As I walk in he is sitting on one side of the huge boardroom table, posing rather stiffly for the photographer. He doesn’t look comfortable.

Bob Harris should be used to this kind of attention, after being ECA president 1997-98, but he’s not. The photographer finishes and Harris comes over and shakes my hand.

We are in ESCA House, ECA hq. I am here to interview Harris in his capacity as chairman of the ECA Education & Training Committee.

Harris takes his seat again, flanked this time by two marketing staff. I’m ushered around to the other side of the table and it feels as though it’s me in the spotlight, not Harris.

I sit down and look across. He has changed. Instead of looking awkward he is now relaxed, but alert and waiting to begin the interview. Education and training are close to his heart. You can tell.

Harris launches straight into the fray with a personal mission statement: “I believe that companies are becoming more challenging, and more demanding to run, and managerial advancement can only be achieved through the training process.

“My philosophy is that the industry needs people with different strengths. If we want to diversify into different areas we need employees who are skilled at managing people, who can develop their training needs to create managers who can run a diverse company.” He leans forward now, pressing home the point. “We don’t just need one kind of individual. We need a broader spectrum of skills if we are to take on all of the new technologies that are out there to grasp.”
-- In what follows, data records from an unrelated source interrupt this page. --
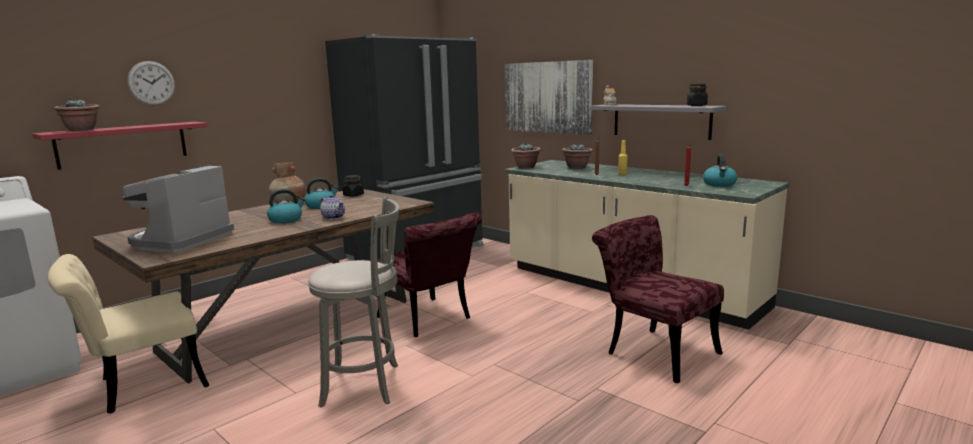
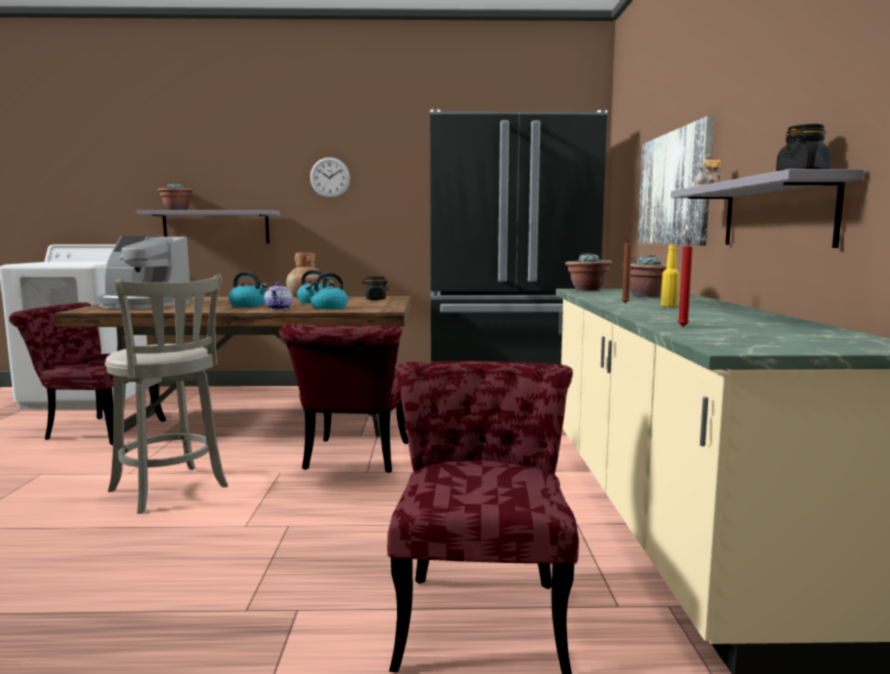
camera: 45 degrees right, 5 degrees down
red shelf [32,122,207,170] -> grey shelf [136,210,280,243]
beige chair [48,254,209,413] -> red chair [9,302,166,445]
coffee machine [122,165,234,253] -> coffee machine turned 135 degrees counterclockwise [96,236,192,309]
wall clock [127,61,175,105] -> wall clock moved to [310,157,350,198]
kettle [703,154,737,187] -> kettle moved to [305,273,348,309]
Harris is talking about a multiskilled industry. Electrical contractors carrying out skills including mechanical and security installations, fire detection and alarm systems, data cabling, maintenance, commissioning and programming. But this is not all that he means. Looking at a broader picture, Harris sees the need for more training in disciplines such as estimating, buying and design.

The only thing that restricts the electrical industry in the disciplines that it can take on is a lack of suitable people to tackle them

These good intentions must be put into action to make a difference though, so what is the Education & Training Committee doing about it? “We are working towards a complete career structure, putting together NVQs and training for supervision, buying, design and so on. These disciplines are all included in the building services engineering based NVQs. And, we are looking at providing status and qualifications for those already in the industry, and for graduates looking towards our industry.”
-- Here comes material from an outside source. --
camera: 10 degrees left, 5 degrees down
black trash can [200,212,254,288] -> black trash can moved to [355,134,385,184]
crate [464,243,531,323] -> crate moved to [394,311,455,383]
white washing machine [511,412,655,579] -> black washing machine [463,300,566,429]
This all sounds forward thinking and proactive, but how do you get potential candidates for these new opportunities to enter an industry which is having trouble attracting anything other than negative press, at the hands of militant sparkies? Harris sits back and considers the question. His marketing staff squirm. There is a moment of silence, then he leans forward again, forearms positioned purposefully on the table, hands clasped. “Over the last ten years we have found it harder to recruit the higher ability students. There is a tendency for them to stay on at school and then go off to university.

“The way the government funds the education structure doesn’t help. Schools have a vested interest to maintain their sixth forms.” So what can the ECA do about it? Harris sees the problem as a promotional one. “I recognise that we haven’t made ourselves look attractive to the outside world. We must demonstrate that there is a whole raft of challenges within our industry, an industry that is broadening day by day.”
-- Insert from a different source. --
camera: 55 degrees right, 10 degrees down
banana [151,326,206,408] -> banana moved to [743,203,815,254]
Harris leans forward again, gesturing with the flat of his hand: “The only thing that restricts the electrical industry in the disciplines that it can take on is a lack of suitable people to tackle them. We have to attract not only school leavers but 18 year-olds.

  “We need to provide different routes into the industry. We have to develop a more effective way of attracting graduates into companies.”

He sits back and stretches his arms over his head: “This is why we need more than one type of individual. The bringing together of all the different disciplines will open up more opportunities for young people, particularly intelligent people, who would not have been interested in our industry before.”

He stands, we shake hands again and he leaves. Job done.